◆ **REQUIRED ACTION**:
Transcribe the whole listing without a single picture.

..............................

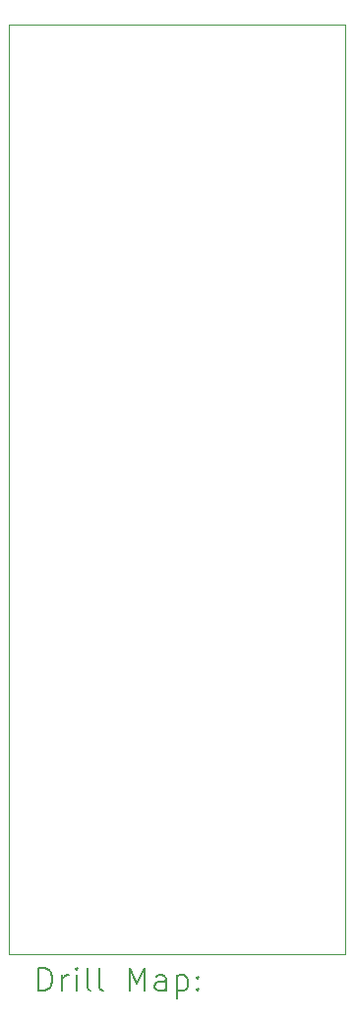
<source format=gbr>
%TF.GenerationSoftware,KiCad,Pcbnew,8.0.6*%
%TF.CreationDate,2024-11-20T19:23:59-05:00*%
%TF.ProjectId,solouno_sidepanel,736f6c6f-756e-46f5-9f73-69646570616e,rev?*%
%TF.SameCoordinates,Original*%
%TF.FileFunction,Drillmap*%
%TF.FilePolarity,Positive*%
%FSLAX45Y45*%
G04 Gerber Fmt 4.5, Leading zero omitted, Abs format (unit mm)*
G04 Created by KiCad (PCBNEW 8.0.6) date 2024-11-20 19:23:59*
%MOMM*%
%LPD*%
G01*
G04 APERTURE LIST*
%ADD10C,0.050000*%
%ADD11C,0.200000*%
G04 APERTURE END LIST*
D10*
X5251000Y-8958000D02*
X8151000Y-8958000D01*
X8151000Y-16958000D01*
X5251000Y-16958000D01*
X5251000Y-8958000D01*
D11*
X5509277Y-17271984D02*
X5509277Y-17071984D01*
X5509277Y-17071984D02*
X5556896Y-17071984D01*
X5556896Y-17071984D02*
X5585467Y-17081508D01*
X5585467Y-17081508D02*
X5604515Y-17100555D01*
X5604515Y-17100555D02*
X5614039Y-17119603D01*
X5614039Y-17119603D02*
X5623562Y-17157698D01*
X5623562Y-17157698D02*
X5623562Y-17186270D01*
X5623562Y-17186270D02*
X5614039Y-17224365D01*
X5614039Y-17224365D02*
X5604515Y-17243412D01*
X5604515Y-17243412D02*
X5585467Y-17262460D01*
X5585467Y-17262460D02*
X5556896Y-17271984D01*
X5556896Y-17271984D02*
X5509277Y-17271984D01*
X5709277Y-17271984D02*
X5709277Y-17138650D01*
X5709277Y-17176746D02*
X5718801Y-17157698D01*
X5718801Y-17157698D02*
X5728324Y-17148174D01*
X5728324Y-17148174D02*
X5747372Y-17138650D01*
X5747372Y-17138650D02*
X5766420Y-17138650D01*
X5833086Y-17271984D02*
X5833086Y-17138650D01*
X5833086Y-17071984D02*
X5823562Y-17081508D01*
X5823562Y-17081508D02*
X5833086Y-17091031D01*
X5833086Y-17091031D02*
X5842610Y-17081508D01*
X5842610Y-17081508D02*
X5833086Y-17071984D01*
X5833086Y-17071984D02*
X5833086Y-17091031D01*
X5956896Y-17271984D02*
X5937848Y-17262460D01*
X5937848Y-17262460D02*
X5928324Y-17243412D01*
X5928324Y-17243412D02*
X5928324Y-17071984D01*
X6061658Y-17271984D02*
X6042610Y-17262460D01*
X6042610Y-17262460D02*
X6033086Y-17243412D01*
X6033086Y-17243412D02*
X6033086Y-17071984D01*
X6290229Y-17271984D02*
X6290229Y-17071984D01*
X6290229Y-17071984D02*
X6356896Y-17214841D01*
X6356896Y-17214841D02*
X6423562Y-17071984D01*
X6423562Y-17071984D02*
X6423562Y-17271984D01*
X6604515Y-17271984D02*
X6604515Y-17167222D01*
X6604515Y-17167222D02*
X6594991Y-17148174D01*
X6594991Y-17148174D02*
X6575943Y-17138650D01*
X6575943Y-17138650D02*
X6537848Y-17138650D01*
X6537848Y-17138650D02*
X6518801Y-17148174D01*
X6604515Y-17262460D02*
X6585467Y-17271984D01*
X6585467Y-17271984D02*
X6537848Y-17271984D01*
X6537848Y-17271984D02*
X6518801Y-17262460D01*
X6518801Y-17262460D02*
X6509277Y-17243412D01*
X6509277Y-17243412D02*
X6509277Y-17224365D01*
X6509277Y-17224365D02*
X6518801Y-17205317D01*
X6518801Y-17205317D02*
X6537848Y-17195793D01*
X6537848Y-17195793D02*
X6585467Y-17195793D01*
X6585467Y-17195793D02*
X6604515Y-17186270D01*
X6699753Y-17138650D02*
X6699753Y-17338650D01*
X6699753Y-17148174D02*
X6718801Y-17138650D01*
X6718801Y-17138650D02*
X6756896Y-17138650D01*
X6756896Y-17138650D02*
X6775943Y-17148174D01*
X6775943Y-17148174D02*
X6785467Y-17157698D01*
X6785467Y-17157698D02*
X6794991Y-17176746D01*
X6794991Y-17176746D02*
X6794991Y-17233889D01*
X6794991Y-17233889D02*
X6785467Y-17252936D01*
X6785467Y-17252936D02*
X6775943Y-17262460D01*
X6775943Y-17262460D02*
X6756896Y-17271984D01*
X6756896Y-17271984D02*
X6718801Y-17271984D01*
X6718801Y-17271984D02*
X6699753Y-17262460D01*
X6880705Y-17252936D02*
X6890229Y-17262460D01*
X6890229Y-17262460D02*
X6880705Y-17271984D01*
X6880705Y-17271984D02*
X6871182Y-17262460D01*
X6871182Y-17262460D02*
X6880705Y-17252936D01*
X6880705Y-17252936D02*
X6880705Y-17271984D01*
X6880705Y-17148174D02*
X6890229Y-17157698D01*
X6890229Y-17157698D02*
X6880705Y-17167222D01*
X6880705Y-17167222D02*
X6871182Y-17157698D01*
X6871182Y-17157698D02*
X6880705Y-17148174D01*
X6880705Y-17148174D02*
X6880705Y-17167222D01*
M02*

</source>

..............................

◆ **OUTPUT FOR THIS TASK**:
<source format=gbr>
%TF.GenerationSoftware,KiCad,Pcbnew,8.0.6*%
%TF.CreationDate,2024-11-20T19:23:59-05:00*%
%TF.ProjectId,solouno_sidepanel,736f6c6f-756e-46f5-9f73-69646570616e,rev?*%
%TF.SameCoordinates,Original*%
%TF.FileFunction,Drillmap*%
%TF.FilePolarity,Positive*%
%FSLAX45Y45*%
G04 Gerber Fmt 4.5, Leading zero omitted, Abs format (unit mm)*
G04 Created by KiCad (PCBNEW 8.0.6) date 2024-11-20 19:23:59*
%MOMM*%
%LPD*%
G01*
G04 APERTURE LIST*
%ADD10C,0.050000*%
%ADD11C,0.200000*%
G04 APERTURE END LIST*
D10*
X5251000Y-8958000D02*
X8151000Y-8958000D01*
X8151000Y-16958000D01*
X5251000Y-16958000D01*
X5251000Y-8958000D01*
D11*
X5509277Y-17271984D02*
X5509277Y-17071984D01*
X5509277Y-17071984D02*
X5556896Y-17071984D01*
X5556896Y-17071984D02*
X5585467Y-17081508D01*
X5585467Y-17081508D02*
X5604515Y-17100555D01*
X5604515Y-17100555D02*
X5614039Y-17119603D01*
X5614039Y-17119603D02*
X5623562Y-17157698D01*
X5623562Y-17157698D02*
X5623562Y-17186270D01*
X5623562Y-17186270D02*
X5614039Y-17224365D01*
X5614039Y-17224365D02*
X5604515Y-17243412D01*
X5604515Y-17243412D02*
X5585467Y-17262460D01*
X5585467Y-17262460D02*
X5556896Y-17271984D01*
X5556896Y-17271984D02*
X5509277Y-17271984D01*
X5709277Y-17271984D02*
X5709277Y-17138650D01*
X5709277Y-17176746D02*
X5718801Y-17157698D01*
X5718801Y-17157698D02*
X5728324Y-17148174D01*
X5728324Y-17148174D02*
X5747372Y-17138650D01*
X5747372Y-17138650D02*
X5766420Y-17138650D01*
X5833086Y-17271984D02*
X5833086Y-17138650D01*
X5833086Y-17071984D02*
X5823562Y-17081508D01*
X5823562Y-17081508D02*
X5833086Y-17091031D01*
X5833086Y-17091031D02*
X5842610Y-17081508D01*
X5842610Y-17081508D02*
X5833086Y-17071984D01*
X5833086Y-17071984D02*
X5833086Y-17091031D01*
X5956896Y-17271984D02*
X5937848Y-17262460D01*
X5937848Y-17262460D02*
X5928324Y-17243412D01*
X5928324Y-17243412D02*
X5928324Y-17071984D01*
X6061658Y-17271984D02*
X6042610Y-17262460D01*
X6042610Y-17262460D02*
X6033086Y-17243412D01*
X6033086Y-17243412D02*
X6033086Y-17071984D01*
X6290229Y-17271984D02*
X6290229Y-17071984D01*
X6290229Y-17071984D02*
X6356896Y-17214841D01*
X6356896Y-17214841D02*
X6423562Y-17071984D01*
X6423562Y-17071984D02*
X6423562Y-17271984D01*
X6604515Y-17271984D02*
X6604515Y-17167222D01*
X6604515Y-17167222D02*
X6594991Y-17148174D01*
X6594991Y-17148174D02*
X6575943Y-17138650D01*
X6575943Y-17138650D02*
X6537848Y-17138650D01*
X6537848Y-17138650D02*
X6518801Y-17148174D01*
X6604515Y-17262460D02*
X6585467Y-17271984D01*
X6585467Y-17271984D02*
X6537848Y-17271984D01*
X6537848Y-17271984D02*
X6518801Y-17262460D01*
X6518801Y-17262460D02*
X6509277Y-17243412D01*
X6509277Y-17243412D02*
X6509277Y-17224365D01*
X6509277Y-17224365D02*
X6518801Y-17205317D01*
X6518801Y-17205317D02*
X6537848Y-17195793D01*
X6537848Y-17195793D02*
X6585467Y-17195793D01*
X6585467Y-17195793D02*
X6604515Y-17186270D01*
X6699753Y-17138650D02*
X6699753Y-17338650D01*
X6699753Y-17148174D02*
X6718801Y-17138650D01*
X6718801Y-17138650D02*
X6756896Y-17138650D01*
X6756896Y-17138650D02*
X6775943Y-17148174D01*
X6775943Y-17148174D02*
X6785467Y-17157698D01*
X6785467Y-17157698D02*
X6794991Y-17176746D01*
X6794991Y-17176746D02*
X6794991Y-17233889D01*
X6794991Y-17233889D02*
X6785467Y-17252936D01*
X6785467Y-17252936D02*
X6775943Y-17262460D01*
X6775943Y-17262460D02*
X6756896Y-17271984D01*
X6756896Y-17271984D02*
X6718801Y-17271984D01*
X6718801Y-17271984D02*
X6699753Y-17262460D01*
X6880705Y-17252936D02*
X6890229Y-17262460D01*
X6890229Y-17262460D02*
X6880705Y-17271984D01*
X6880705Y-17271984D02*
X6871182Y-17262460D01*
X6871182Y-17262460D02*
X6880705Y-17252936D01*
X6880705Y-17252936D02*
X6880705Y-17271984D01*
X6880705Y-17148174D02*
X6890229Y-17157698D01*
X6890229Y-17157698D02*
X6880705Y-17167222D01*
X6880705Y-17167222D02*
X6871182Y-17157698D01*
X6871182Y-17157698D02*
X6880705Y-17148174D01*
X6880705Y-17148174D02*
X6880705Y-17167222D01*
M02*

</source>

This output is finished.